▸ **Texto fuente**:
§ §

Una sola frase de Farrell nos permite tener una idea clara de su visión artística: “Me gusta pensar que hemos creado una marca de coches y cada año mostramos un nuevo modelo. Para nosotros lo importante de esta novedad no es el motor, sino la tecnología que utiliza ese motor, y eso es lo que nos preguntamos cada año para que Lolla siga siendo lo que es”[3].

El debate actual sobre una eventual consulta ciudadana no vinculante para decidir si se realiza un nuevo Lollapalloza 2022 en el Parque O´Higgins (espacio público antes conocido como Parque Cousiño y al que el presidente Allende le puso su nombre actual en 1970) nos permite entender bastante bien qué es lo que está en juego.

Por una parte, es evidente que se trata de un negocio: nos lo recuerda el alto costo de las entradas, imposibles de costear para el grueso de la juventud que se rebeló en octubre, aunque totalmente accesible para lo que el filósofo Rodrigo Karmy ha denominado “noviembristas” (la clase media profesional que estableció el Acuerdo del 15 de noviembre de 2019)  y por supuesto para los “septiembristas” (la clase que hizo el golpe en 1973).

Por otra, nos encontramos con el discurso que desde el periodista Matamala al gobernador Orrego[4], pasando por los empresarios y productores de eventos, presiona para que se permita la realización de tan magno evento en el Parque, alegando en nombre de la “defensa de la cultura”. Así, algunos empresarios advierten que de no permitirse Lollapalloza en el Parque “retrocederíamos 20 años” y pasaríamos a “ser parte del circuito B de recitales”. Es más, “en caso que la cita no se pueda concretar -ya que se someterá a una votación popular para analizar su continuidad en el Parque O’Higgins- se generará un ruido en el circuito internacional de música en vivo y Santiago puede ser considerada una plaza ‘problemática’»[5]

Se entiende al arte ya no sólo como un espectáculo sino que abiertamente como un negocio; es uno de los aspectos más visibles de la mercantilización total de la cultura. O como decía hace una década el escritor y músico Cristóbal Cornejo (1982-2015), comentando eventos como La Pequeña Gigante y otros ejemplos de arte que calificaba de “industrial y burocrático”, se trata de “manifestaciones culturales como vivos ejemplos de la distinción existente entre un arte masivo y un arte elitista, entre un arte para masas y un arte para profesionales, aunque los convocantes hagan hincapié en el carácter ‘ciudadano’ de dichos eventos”[6].

En ambos casos, el arte y la cultura se conciben como megaeventos esporádicos en los que uno tiene derecho a participar contemplándolos, a veces gratis y por lo general previa compra de un ticket online, con recargos, y no como procesos permanentes en que toda la colectividad participa y redefine su relación con la historia, con el territorio, con todo el mundo.

§ §

▸ **Encargo de trabajo A**:
Reproduzca sin cambios el fragmento del texto fuente que empieza en "El debate actual" y termina en "está en juego.".

§ §

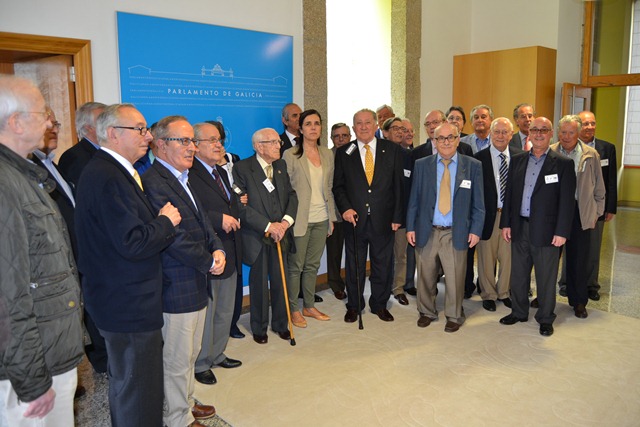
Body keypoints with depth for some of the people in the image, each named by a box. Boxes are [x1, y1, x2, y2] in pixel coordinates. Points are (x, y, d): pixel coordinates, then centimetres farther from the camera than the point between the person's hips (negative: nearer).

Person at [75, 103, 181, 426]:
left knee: (126, 384, 27)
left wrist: (160, 220, -1)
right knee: (138, 391, 4)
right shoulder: (109, 179, -23)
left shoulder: (107, 171, 11)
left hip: (120, 299, 11)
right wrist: (166, 221, -13)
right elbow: (133, 244, -28)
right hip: (128, 305, -11)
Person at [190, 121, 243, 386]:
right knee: (205, 312, 5)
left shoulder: (221, 172, 15)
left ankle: (217, 354, 37)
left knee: (225, 310, 20)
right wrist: (220, 219, -25)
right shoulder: (190, 174, -16)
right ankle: (200, 364, 23)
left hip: (229, 254, 9)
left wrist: (234, 215, 7)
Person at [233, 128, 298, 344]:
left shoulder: (281, 166, 9)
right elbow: (241, 205, -16)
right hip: (256, 237, -4)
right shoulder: (242, 168, -10)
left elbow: (291, 195, 6)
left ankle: (280, 324, 28)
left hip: (280, 234, 4)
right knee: (259, 283, 7)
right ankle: (259, 328, 26)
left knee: (280, 280, 9)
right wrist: (268, 226, -18)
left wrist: (286, 221, -11)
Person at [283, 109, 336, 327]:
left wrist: (332, 216, 10)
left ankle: (309, 306, 27)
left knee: (312, 265, 14)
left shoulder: (327, 154, 9)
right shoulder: (290, 155, -6)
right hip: (300, 219, -5)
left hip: (321, 219, 5)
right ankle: (293, 310, 18)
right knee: (296, 266, 5)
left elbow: (329, 188, 12)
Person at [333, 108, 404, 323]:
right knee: (354, 265, 11)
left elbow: (399, 185, 1)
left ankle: (379, 304, 29)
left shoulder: (392, 150, 2)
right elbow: (338, 186, 5)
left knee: (382, 264, 11)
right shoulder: (343, 153, 4)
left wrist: (397, 216, -3)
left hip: (383, 219, 0)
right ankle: (354, 305, 28)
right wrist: (345, 208, -10)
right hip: (355, 218, 0)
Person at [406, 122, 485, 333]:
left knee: (455, 279, 7)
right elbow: (414, 200, 5)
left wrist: (475, 230, -4)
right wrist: (410, 227, 0)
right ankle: (427, 312, 32)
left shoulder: (473, 166, 1)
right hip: (426, 232, 1)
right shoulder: (421, 165, 4)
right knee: (425, 276, 12)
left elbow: (478, 203, 2)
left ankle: (454, 316, 28)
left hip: (456, 234, -1)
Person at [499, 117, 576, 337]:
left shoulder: (563, 164, -3)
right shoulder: (517, 160, 8)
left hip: (546, 230, -3)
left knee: (546, 277, 7)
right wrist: (506, 223, 5)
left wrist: (561, 232, -11)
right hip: (519, 227, 4)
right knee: (518, 274, 14)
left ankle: (545, 319, 24)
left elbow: (567, 201, -6)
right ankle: (518, 312, 31)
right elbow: (509, 193, 10)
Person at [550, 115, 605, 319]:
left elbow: (599, 187, 9)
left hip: (581, 213, 1)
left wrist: (597, 212, 7)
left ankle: (579, 301, 21)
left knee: (579, 258, 7)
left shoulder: (591, 155, 2)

§ §

▸ **Encargo de trabajo B**:
Convierta en una tabla Markdown las filas de los datos proporcionados que comienzan en la que contiene "left knee: (225, 310, 20)" y terminan en la que contiene "right elbow: (241, 205, -16)", ambas incluidas, omitiendo las líneas en blanco. Use dos columnas: Índice, con el número correlativo, y Entrada, con el texto de cada fila.

▸ **Resultado del ejercicio A**:
El debate actual sobre una eventual consulta ciudadana no vinculante para decidir si se realiza un nuevo Lollapalloza 2022 en el Parque O´Higgins (espacio público antes conocido como Parque Cousiño y al que el presidente Allende le puso su nombre actual en 1970) nos permite entender bastante bien qué es lo que está en juego.

▸ **Resultado del ejercicio B**:
| Índice | Entrada |
|---|---|
| 1 | left knee: (225, 310, 20) |
| 2 | right wrist: (220, 219, -25) |
| 3 | right shoulder: (190, 174, -16) |
| 4 | right ankle: (200, 364, 23) |
| 5 | left hip: (229, 254, 9) |
| 6 | left wrist: (234, 215, 7) |
| 7 | Person at [233, 128, 298, 344]: |
| 8 | left shoulder: (281, 166, 9) |
| 9 | right elbow: (241, 205, -16) |